Find the line with "Ecran graphique rétro-éclairé LCD haute" in the entries below, then reproduce it and every line after it down to and including the line with "Değerlendirme)", exactly.

Items from a dataset:

■ ■ ■ ■ ■

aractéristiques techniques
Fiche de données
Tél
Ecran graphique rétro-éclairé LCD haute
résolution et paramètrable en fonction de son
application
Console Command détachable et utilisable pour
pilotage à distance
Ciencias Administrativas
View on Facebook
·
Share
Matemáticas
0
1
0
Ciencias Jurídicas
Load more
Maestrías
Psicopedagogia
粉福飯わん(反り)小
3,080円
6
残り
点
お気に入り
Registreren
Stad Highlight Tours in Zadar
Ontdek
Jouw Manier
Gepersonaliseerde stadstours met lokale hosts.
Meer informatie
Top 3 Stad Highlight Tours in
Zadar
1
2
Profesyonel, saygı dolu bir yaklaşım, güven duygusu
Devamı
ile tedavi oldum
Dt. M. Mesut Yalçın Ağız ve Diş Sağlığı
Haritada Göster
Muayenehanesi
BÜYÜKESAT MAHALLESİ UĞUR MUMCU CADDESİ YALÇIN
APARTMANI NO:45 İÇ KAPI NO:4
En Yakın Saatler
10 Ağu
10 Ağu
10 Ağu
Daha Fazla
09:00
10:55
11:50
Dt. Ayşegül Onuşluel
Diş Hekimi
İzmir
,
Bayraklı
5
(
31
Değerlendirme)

■ ■ ■ ■ ■

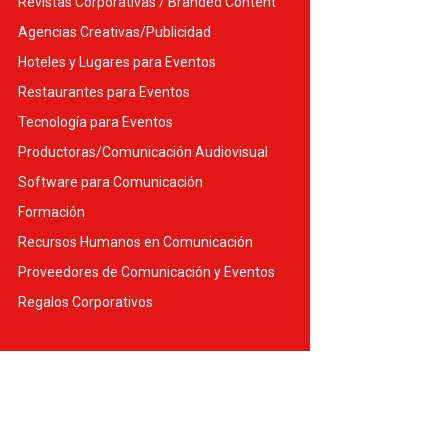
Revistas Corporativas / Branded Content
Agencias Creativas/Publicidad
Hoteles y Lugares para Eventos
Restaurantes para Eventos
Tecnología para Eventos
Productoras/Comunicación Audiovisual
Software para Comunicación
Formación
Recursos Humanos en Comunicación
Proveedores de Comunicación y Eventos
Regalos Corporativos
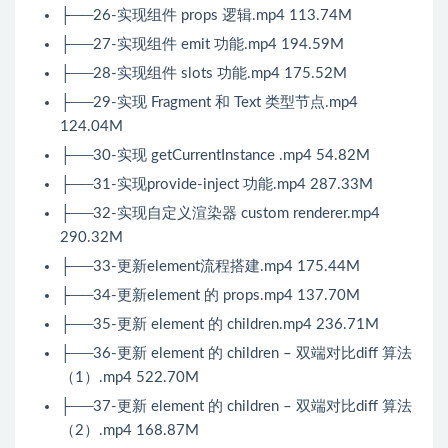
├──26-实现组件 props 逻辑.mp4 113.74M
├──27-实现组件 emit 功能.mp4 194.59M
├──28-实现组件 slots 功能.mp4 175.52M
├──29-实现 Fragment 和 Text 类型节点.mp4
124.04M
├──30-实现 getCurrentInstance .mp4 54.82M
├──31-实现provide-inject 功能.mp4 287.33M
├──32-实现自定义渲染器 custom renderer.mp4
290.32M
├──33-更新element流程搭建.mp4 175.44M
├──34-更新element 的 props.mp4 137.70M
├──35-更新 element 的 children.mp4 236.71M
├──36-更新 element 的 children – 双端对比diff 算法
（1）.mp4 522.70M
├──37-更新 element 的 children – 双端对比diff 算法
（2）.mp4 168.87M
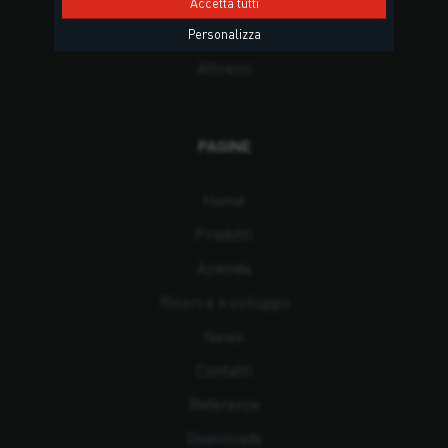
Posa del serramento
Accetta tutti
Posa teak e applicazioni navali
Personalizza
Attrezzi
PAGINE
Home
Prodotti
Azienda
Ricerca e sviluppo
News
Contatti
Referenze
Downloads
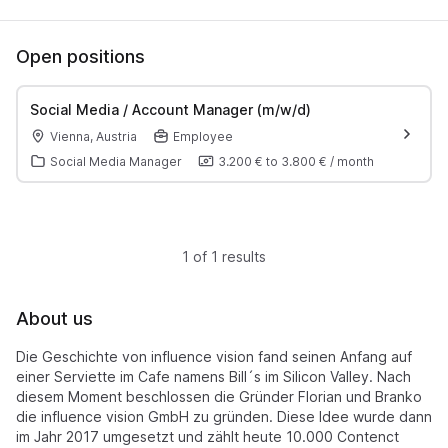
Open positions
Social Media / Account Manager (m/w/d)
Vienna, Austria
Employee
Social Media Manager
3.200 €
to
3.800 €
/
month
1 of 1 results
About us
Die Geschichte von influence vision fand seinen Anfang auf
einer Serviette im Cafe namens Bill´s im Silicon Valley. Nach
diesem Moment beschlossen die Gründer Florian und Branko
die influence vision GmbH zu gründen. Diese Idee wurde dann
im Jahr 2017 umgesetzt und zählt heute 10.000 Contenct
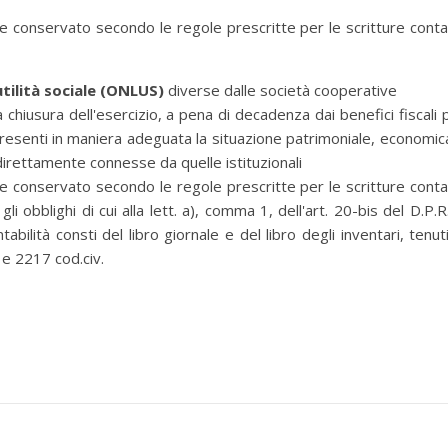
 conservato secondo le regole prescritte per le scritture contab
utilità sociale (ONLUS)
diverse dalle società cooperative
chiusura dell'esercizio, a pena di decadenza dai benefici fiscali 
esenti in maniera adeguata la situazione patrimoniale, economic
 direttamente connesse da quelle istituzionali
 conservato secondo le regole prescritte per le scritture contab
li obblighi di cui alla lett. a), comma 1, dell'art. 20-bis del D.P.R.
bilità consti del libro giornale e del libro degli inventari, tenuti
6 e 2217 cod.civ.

■ ■ ■ ■ ■

Result of this task:
Ecran graphique rétro-éclairé LCD haute
résolution et paramètrable en fonction de son
application
Console Command détachable et utilisable pour
pilotage à distance
Ciencias Administrativas
View on Facebook
·
Share
Matemáticas
0
1
0
Ciencias Jurídicas
Load more
Maestrías
Psicopedagogia
粉福飯わん(反り)小
3,080円
6
残り
点
お気に入り
Registreren
Stad Highlight Tours in Zadar
Ontdek
Jouw Manier
Gepersonaliseerde stadstours met lokale hosts.
Meer informatie
Top 3 Stad Highlight Tours in
Zadar
1
2
Profesyonel, saygı dolu bir yaklaşım, güven duygusu
Devamı
ile tedavi oldum
Dt. M. Mesut Yalçın Ağız ve Diş Sağlığı
Haritada Göster
Muayenehanesi
BÜYÜKESAT MAHALLESİ UĞUR MUMCU CADDESİ YALÇIN
APARTMANI NO:45 İÇ KAPI NO:4
En Yakın Saatler
10 Ağu
10 Ağu
10 Ağu
Daha Fazla
09:00
10:55
11:50
Dt. Ayşegül Onuşluel
Diş Hekimi
İzmir
,
Bayraklı
5
(
31
Değerlendirme)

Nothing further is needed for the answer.